Tuesday, July 2, 2013
Breaking down the Feldman trade
By Keith Law
The Baltimore Orioles and Chicago Cubs kicked off the July trading season Tuesday with the Cubs sending right-hander Scott Feldman and catcher Steve Clevenger to the Orioles for righties Jake Arrieta and Pedro Strop, as well as some money from their international spending pool.
The Orioles add a much-needed starting pitcher in Feldman, who has remade himself this year into a ground ball pitcher who rarely walks anyone, alleviating the problem of his modest strikeout rate. Playing in front of a strong defense in Baltimore, especially on the left side of the infield, should help him; his BABIP in Chicago of .255 was unsustainably low, but the regression shouldn't be so severe with J.J. Hardy and Manny Machado behind him.
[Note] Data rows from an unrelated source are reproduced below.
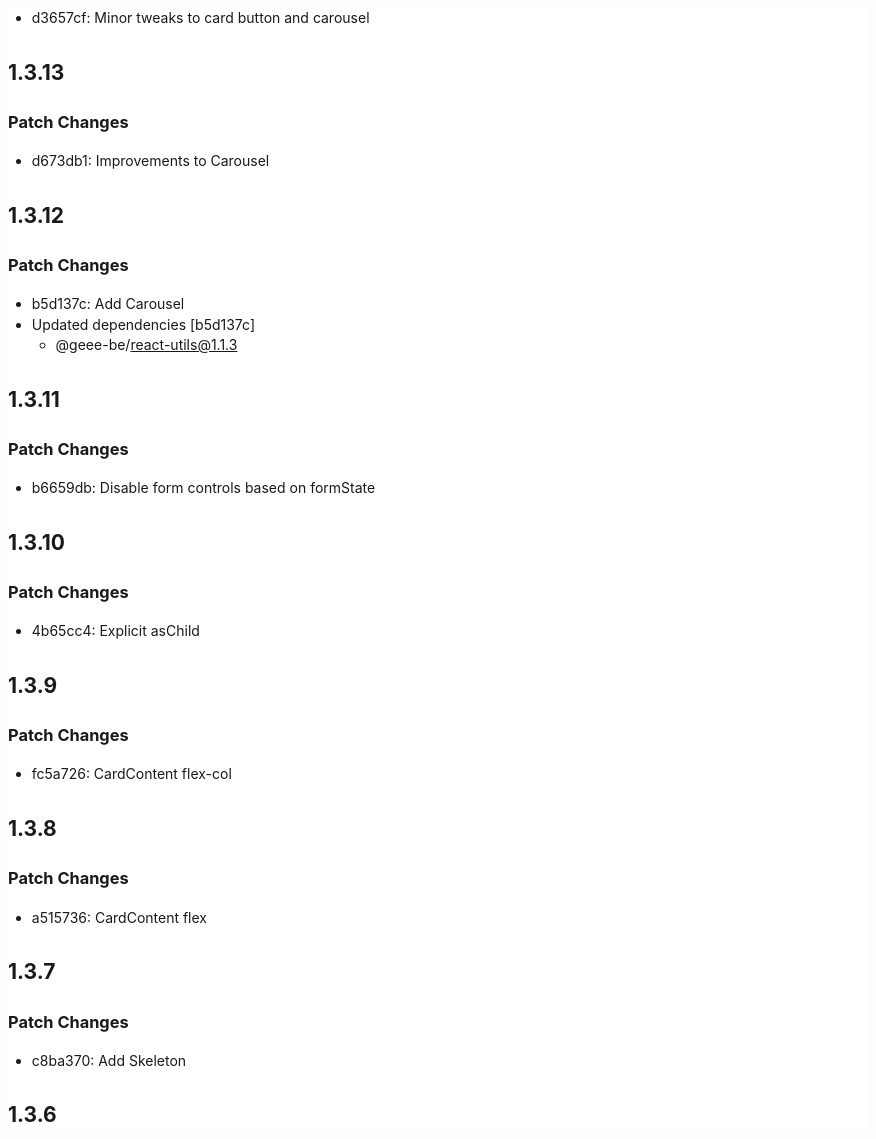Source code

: - d3657cf: Minor tweaks to card button and carousel

## 1.3.13

### Patch Changes

- d673db1: Improvements to Carousel

## 1.3.12

### Patch Changes

- b5d137c: Add Carousel
- Updated dependencies [b5d137c]
  - @geee-be/react-utils@1.1.3

## 1.3.11

### Patch Changes

- b6659db: Disable form controls based on formState

## 1.3.10

### Patch Changes

- 4b65cc4: Explicit asChild

## 1.3.9

### Patch Changes

- fc5a726: CardContent flex-col

## 1.3.8

### Patch Changes

- a515736: CardContent flex

## 1.3.7

### Patch Changes

- c8ba370: Add Skeleton

## 1.3.6

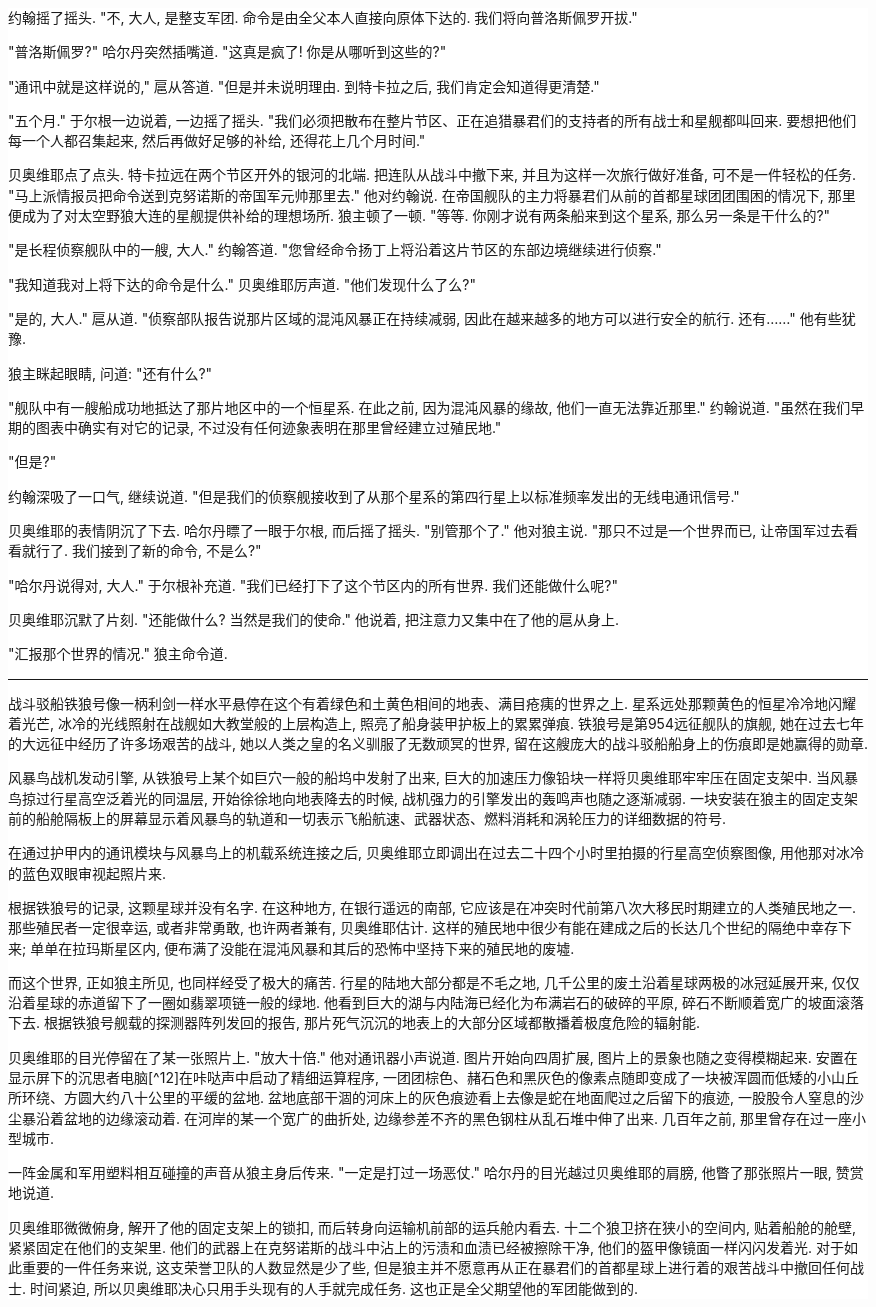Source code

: 约翰摇了摇头. "不, 大人, 是整支军团. 命令是由全父本人直接向原体下达的. 我们将向普洛斯佩罗开拔."

"普洛斯佩罗?" 哈尔丹突然插嘴道. "这真是疯了! 你是从哪听到这些的?"

"通讯中就是这样说的," 扈从答道. "但是并未说明理由. 到特卡拉之后, 我们肯定会知道得更清楚."

"五个月." 于尔根一边说着, 一边摇了摇头. "我们必须把散布在整片节区、正在追猎暴君们的支持者的所有战士和星舰都叫回来. 要想把他们每一个人都召集起来, 然后再做好足够的补给, 还得花上几个月时间."

贝奥维耶点了点头. 特卡拉远在两个节区开外的银河的北端. 把连队从战斗中撤下来, 并且为这样一次旅行做好准备, 可不是一件轻松的任务. "马上派情报员把命令送到克努诺斯的帝国军元帅那里去." 他对约翰说. 在帝国舰队的主力将暴君们从前的首都星球团团围困的情况下, 那里便成为了对太空野狼大连的星舰提供补给的理想场所. 狼主顿了一顿. "等等. 你刚才说有两条船来到这个星系, 那么另一条是干什么的?"

"是长程侦察舰队中的一艘, 大人." 约翰答道. "您曾经命令扬丁上将沿着这片节区的东部边境继续进行侦察."

"我知道我对上将下达的命令是什么." 贝奥维耶厉声道. "他们发现什么了么?"

"是的, 大人." 扈从道. "侦察部队报告说那片区域的混沌风暴正在持续减弱, 因此在越来越多的地方可以进行安全的航行. 还有……" 他有些犹豫.

狼主眯起眼睛, 问道: "还有什么?"

"舰队中有一艘船成功地抵达了那片地区中的一个恒星系. 在此之前, 因为混沌风暴的缘故, 他们一直无法靠近那里." 约翰说道. "虽然在我们早期的图表中确实有对它的记录, 不过没有任何迹象表明在那里曾经建立过殖民地."

"但是?"

约翰深吸了一口气, 继续说道. "但是我们的侦察舰接收到了从那个星系的第四行星上以标准频率发出的无线电通讯信号."

贝奥维耶的表情阴沉了下去. 哈尔丹瞟了一眼于尔根, 而后摇了摇头. "别管那个了." 他对狼主说. "那只不过是一个世界而已, 让帝国军过去看看就行了. 我们接到了新的命令, 不是么?"

"哈尔丹说得对, 大人." 于尔根补充道. "我们已经打下了这个节区内的所有世界. 我们还能做什么呢?"

贝奥维耶沉默了片刻. "还能做什么? 当然是我们的使命." 他说着, 把注意力又集中在了他的扈从身上.

"汇报那个世界的情况." 狼主命令道.

--------

战斗驳船铁狼号像一柄利剑一样水平悬停在这个有着绿色和土黄色相间的地表、满目疮痍的世界之上. 星系远处那颗黄色的恒星冷冷地闪耀着光芒, 冰冷的光线照射在战舰如大教堂般的上层构造上, 照亮了船身装甲护板上的累累弹痕. 铁狼号是第954远征舰队的旗舰, 她在过去七年的大远征中经历了许多场艰苦的战斗, 她以人类之皇的名义驯服了无数顽冥的世界, 留在这艘庞大的战斗驳船船身上的伤痕即是她赢得的勋章.

风暴鸟战机发动引擎, 从铁狼号上某个如巨穴一般的船坞中发射了出来, 巨大的加速压力像铅块一样将贝奥维耶牢牢压在固定支架中. 当风暴鸟掠过行星高空泛着光的同温层, 开始徐徐地向地表降去的时候, 战机强力的引擎发出的轰鸣声也随之逐渐减弱. 一块安装在狼主的固定支架前的船舱隔板上的屏幕显示着风暴鸟的轨道和一切表示飞船航速、武器状态、燃料消耗和涡轮压力的详细数据的符号.

在通过护甲内的通讯模块与风暴鸟上的机载系统连接之后, 贝奥维耶立即调出在过去二十四个小时里拍摄的行星高空侦察图像, 用他那对冰冷的蓝色双眼审视起照片来.

根据铁狼号的记录, 这颗星球并没有名字. 在这种地方, 在银行遥远的南部, 它应该是在冲突时代前第八次大移民时期建立的人类殖民地之一. 那些殖民者一定很幸运, 或者非常勇敢, 也许两者兼有, 贝奥维耶估计. 这样的殖民地中很少有能在建成之后的长达几个世纪的隔绝中幸存下来; 单单在拉玛斯星区内, 便布满了没能在混沌风暴和其后的恐怖中坚持下来的殖民地的废墟.

而这个世界, 正如狼主所见, 也同样经受了极大的痛苦. 行星的陆地大部分都是不毛之地, 几千公里的废土沿着星球两极的冰冠延展开来, 仅仅沿着星球的赤道留下了一圈如翡翠项链一般的绿地. 他看到巨大的湖与内陆海已经化为布满岩石的破碎的平原, 碎石不断顺着宽广的坡面滚落下去. 根据铁狼号舰载的探测器阵列发回的报告, 那片死气沉沉的地表上的大部分区域都散播着极度危险的辐射能.

贝奥维耶的目光停留在了某一张照片上. "放大十倍." 他对通讯器小声说道. 图片开始向四周扩展, 图片上的景象也随之变得模糊起来. 安置在显示屏下的沉思者电脑[^12]在咔哒声中启动了精细运算程序, 一团团棕色、赭石色和黑灰色的像素点随即变成了一块被浑圆而低矮的小山丘所环绕、方圆大约八十公里的平缓的盆地. 盆地底部干涸的河床上的灰色痕迹看上去像是蛇在地面爬过之后留下的痕迹, 一股股令人窒息的沙尘暴沿着盆地的边缘滚动着. 在河岸的某一个宽广的曲折处, 边缘参差不齐的黑色钢柱从乱石堆中伸了出来. 几百年之前, 那里曾存在过一座小型城市.

一阵金属和军用塑料相互碰撞的声音从狼主身后传来. "一定是打过一场恶仗." 哈尔丹的目光越过贝奥维耶的肩膀, 他瞥了那张照片一眼, 赞赏地说道.

贝奥维耶微微俯身, 解开了他的固定支架上的锁扣, 而后转身向运输机前部的运兵舱内看去. 十二个狼卫挤在狭小的空间内, 贴着船舱的舱壁, 紧紧固定在他们的支架里. 他们的武器上在克努诺斯的战斗中沾上的污渍和血渍已经被擦除干净, 他们的盔甲像镜面一样闪闪发着光. 对于如此重要的一件任务来说, 这支荣誉卫队的人数显然是少了些, 但是狼主并不愿意再从正在暴君们的首都星球上进行着的艰苦战斗中撤回任何战士. 时间紧迫, 所以贝奥维耶决心只用手头现有的人手就完成任务. 这也正是全父期望他的军团能做到的.
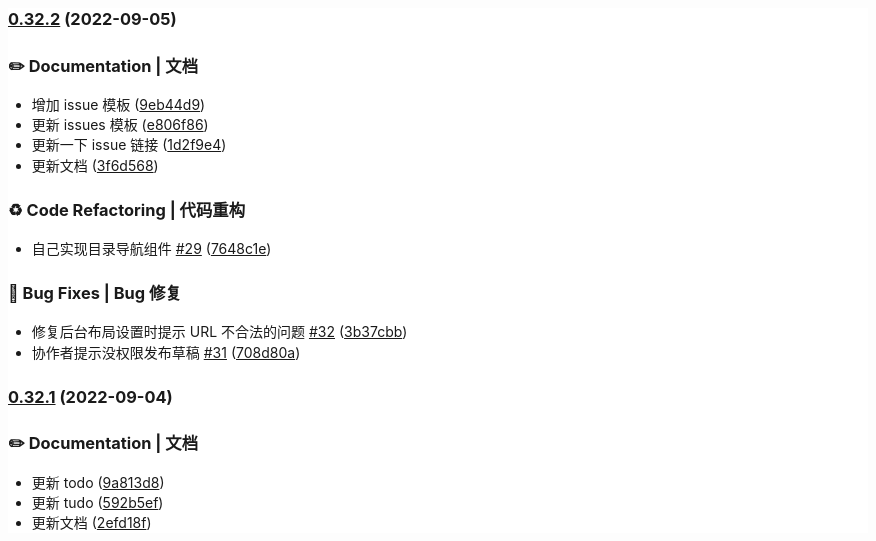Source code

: ### [0.32.2](https://github.com/Mereithhh/van-blog/compare/v0.32.1...v0.32.2) (2022-09-05)

### ✏️ Documentation | 文档

- 增加 issue 模板 ([9eb44d9](https://github.com/Mereithhh/van-blog/commit/9eb44d9ef0a61dcfa628d39ce47676530aa59004))
- 更新 issues 模板 ([e806f86](https://github.com/Mereithhh/van-blog/commit/e806f86537f687c1bacac419d03d60315291caa3))
- 更新一下 issue 链接 ([1d2f9e4](https://github.com/Mereithhh/van-blog/commit/1d2f9e49ff034776a651681be62ca8a9df67dd06))
- 更新文档 ([3f6d568](https://github.com/Mereithhh/van-blog/commit/3f6d5682c88c6c98ced2a3c692d5a51825957ba2))

### ♻️ Code Refactoring | 代码重构

- 自己实现目录导航组件 [#29](https://github.com/Mereithhh/van-blog/issues/29) ([7648c1e](https://github.com/Mereithhh/van-blog/commit/7648c1e5351b482d252fb061b045b9321e412db9))

### 🐛 Bug Fixes | Bug 修复

- 修复后台布局设置时提示 URL 不合法的问题 [#32](https://github.com/Mereithhh/van-blog/issues/32) ([3b37cbb](https://github.com/Mereithhh/van-blog/commit/3b37cbb518f7d48c83191fa0f71c099e2720e19a))
- 协作者提示没权限发布草稿 [#31](https://github.com/Mereithhh/van-blog/issues/31) ([708d80a](https://github.com/Mereithhh/van-blog/commit/708d80aeff57373b941ec616c5e61ca8dfe9f2ea))

### [0.32.1](https://github.com/Mereithhh/van-blog/compare/v0.32.0...v0.32.1) (2022-09-04)

### ✏️ Documentation | 文档

- 更新 todo ([9a813d8](https://github.com/Mereithhh/van-blog/commit/9a813d8121c3f13f9add1a80580f239af074c09b))
- 更新 tudo ([592b5ef](https://github.com/Mereithhh/van-blog/commit/592b5ef39d289277bcd058f1a920ccb4040f648d))
- 更新文档 ([2efd18f](https://github.com/Mereithhh/van-blog/commit/2efd18f78f5eb192811d554600f9045b95cde4e7))
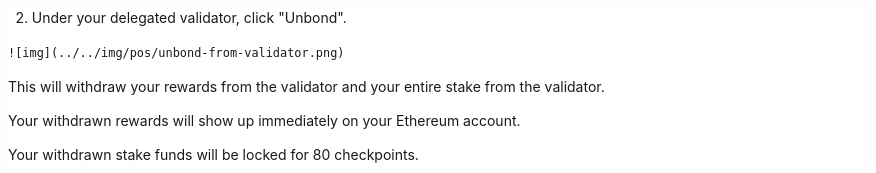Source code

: 
  2. Under your delegated validator, click "Unbond".
    
    ![img](../../img/pos/unbond-from-validator.png)


  This will withdraw your rewards from the validator and your entire stake from the validator.

  Your withdrawn rewards will show up immediately on your Ethereum account.

  Your withdrawn stake funds will be locked for 80 checkpoints.
    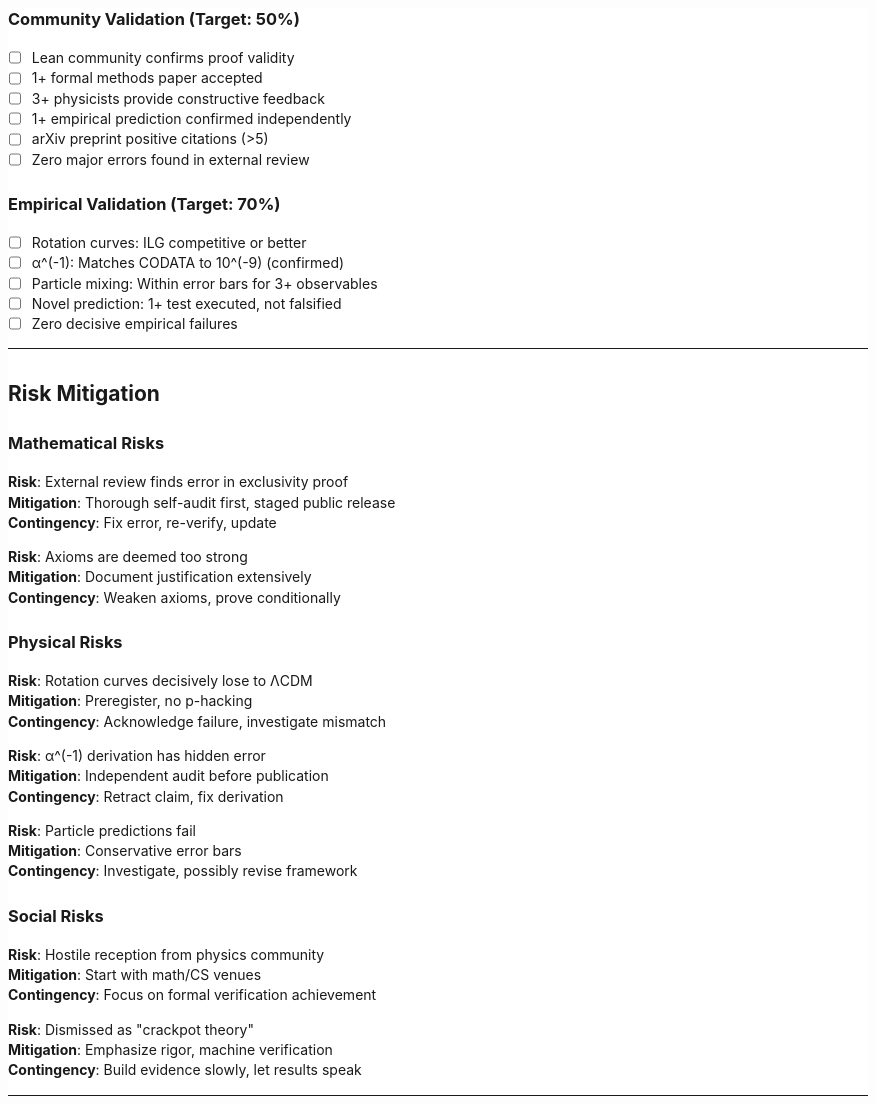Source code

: ### Community Validation (Target: 50%)

- [ ] Lean community confirms proof validity
- [ ] 1+ formal methods paper accepted
- [ ] 3+ physicists provide constructive feedback
- [ ] 1+ empirical prediction confirmed independently
- [ ] arXiv preprint positive citations (>5)
- [ ] Zero major errors found in external review

### Empirical Validation (Target: 70%)

- [ ] Rotation curves: ILG competitive or better
- [ ] α^(-1): Matches CODATA to 10^(-9) (confirmed)
- [ ] Particle mixing: Within error bars for 3+ observables
- [ ] Novel prediction: 1+ test executed, not falsified
- [ ] Zero decisive empirical failures

---

## Risk Mitigation

### Mathematical Risks

**Risk**: External review finds error in exclusivity proof  
**Mitigation**: Thorough self-audit first, staged public release  
**Contingency**: Fix error, re-verify, update

**Risk**: Axioms are deemed too strong  
**Mitigation**: Document justification extensively  
**Contingency**: Weaken axioms, prove conditionally

### Physical Risks

**Risk**: Rotation curves decisively lose to ΛCDM  
**Mitigation**: Preregister, no p-hacking  
**Contingency**: Acknowledge failure, investigate mismatch

**Risk**: α^(-1) derivation has hidden error  
**Mitigation**: Independent audit before publication  
**Contingency**: Retract claim, fix derivation

**Risk**: Particle predictions fail  
**Mitigation**: Conservative error bars  
**Contingency**: Investigate, possibly revise framework

### Social Risks

**Risk**: Hostile reception from physics community  
**Mitigation**: Start with math/CS venues  
**Contingency**: Focus on formal verification achievement

**Risk**: Dismissed as "crackpot theory"  
**Mitigation**: Emphasize rigor, machine verification  
**Contingency**: Build evidence slowly, let results speak

---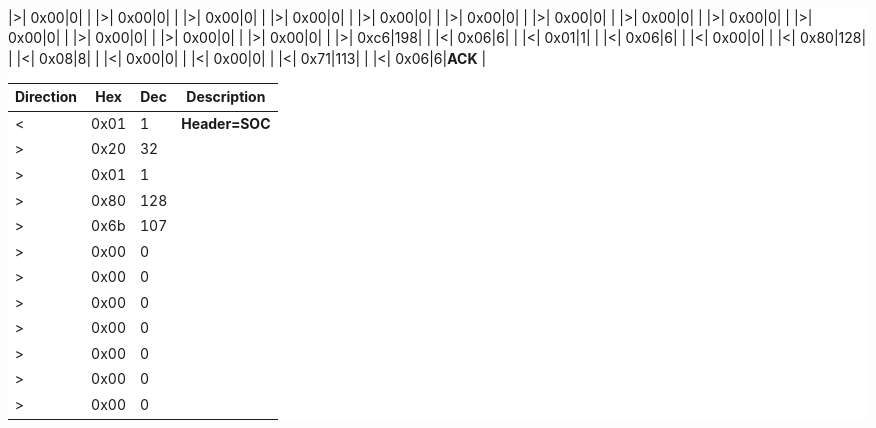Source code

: |>| 0x00|0| |
|>| 0x00|0| |
|>| 0x00|0| |
|>| 0x00|0| |
|>| 0x00|0| |
|>| 0x00|0| |
|>| 0x00|0| |
|>| 0x00|0| |
|>| 0x00|0| |
|>| 0x00|0| |
|>| 0x00|0| |
|>| 0x00|0| |
|>| 0x00|0| |
|>| 0xc6|198| |
|<| 0x06|6| |
|<| 0x01|1| |
|<| 0x06|6| |
|<| 0x00|0| |
|<| 0x80|128| |
|<| 0x08|8| |
|<| 0x00|0| |
|<| 0x00|0| |
|<| 0x71|113| |
|<| 0x06|6|__ACK__ |

|Direction|Hex|Dec|Description|
|---|---|---|---|
|<| 0x01|1|__Header=SOC__|
|>| 0x20|32| |
|>| 0x01|1| |
|>| 0x80|128| |
|>| 0x6b|107| |
|>| 0x00|0| |
|>| 0x00|0| |
|>| 0x00|0| |
|>| 0x00|0| |
|>| 0x00|0| |
|>| 0x00|0| |
|>| 0x00|0| |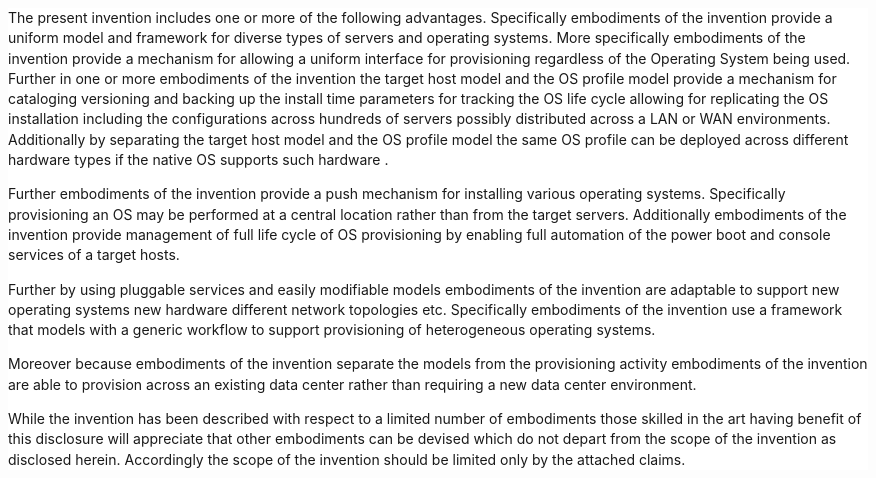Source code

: The present invention includes one or more of the following advantages. Specifically embodiments of the invention provide a uniform model and framework for diverse types of servers and operating systems. More specifically embodiments of the invention provide a mechanism for allowing a uniform interface for provisioning regardless of the Operating System being used. Further in one or more embodiments of the invention the target host model and the OS profile model provide a mechanism for cataloging versioning and backing up the install time parameters for tracking the OS life cycle allowing for replicating the OS installation including the configurations across hundreds of servers possibly distributed across a LAN or WAN environments. Additionally by separating the target host model and the OS profile model the same OS profile can be deployed across different hardware types if the native OS supports such hardware .

Further embodiments of the invention provide a push mechanism for installing various operating systems. Specifically provisioning an OS may be performed at a central location rather than from the target servers. Additionally embodiments of the invention provide management of full life cycle of OS provisioning by enabling full automation of the power boot and console services of a target hosts.

Further by using pluggable services and easily modifiable models embodiments of the invention are adaptable to support new operating systems new hardware different network topologies etc. Specifically embodiments of the invention use a framework that models with a generic workflow to support provisioning of heterogeneous operating systems.

Moreover because embodiments of the invention separate the models from the provisioning activity embodiments of the invention are able to provision across an existing data center rather than requiring a new data center environment.

While the invention has been described with respect to a limited number of embodiments those skilled in the art having benefit of this disclosure will appreciate that other embodiments can be devised which do not depart from the scope of the invention as disclosed herein. Accordingly the scope of the invention should be limited only by the attached claims.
Feldman gets good sink on his 89-91 mph fastball but also throws a ton of cutters at almost the same velocity, helping keep hitters from identifying either pitch too soon. His curveball is a clear third option, with most of his success coming on the fastball and cutter, and if there's a concern beyond the BABIP question, it's that he's a little vulnerable against right-handed power hitters, lacking a strong changeup to keep them off the fastball. The O's also get Clevenger, a capable backup catcher who probably ends up taking Taylor Teagarden's roster spot.
Arrieta has long underperformed his stuff thanks to below-average command and control, both of which deteriorated even further in his brief big league time this year. He'll sit 92-96 even as a starter, with a four-pitch mix featuring above-average breaking stuff but nothing that has ever played as a true out pitch for him, and there's some reason to think he might be better off in a late-game role where he can simplify the repertoire and just air out the fastball.
I expect the Cubs to try to work with him as a starter, to see if they can get similar improvements to the ones they've gotten from Jeff Samardzija and Travis Wood over the past two years after small mechanical adjustments.
Strop is just a hard-throwing reliever from the Carlos Marmol school of relief pitching -- let it go and don't worry about where it ends up -- who could end up a trade chip for the Cubs in the next two months if he starts throwing strikes again. The Cubs also receive two international bonus slots from the Orioles, potentially helping them boost their farm system while also highlighting how incredibly ridiculous it is that MLB teams can't trade draft picks.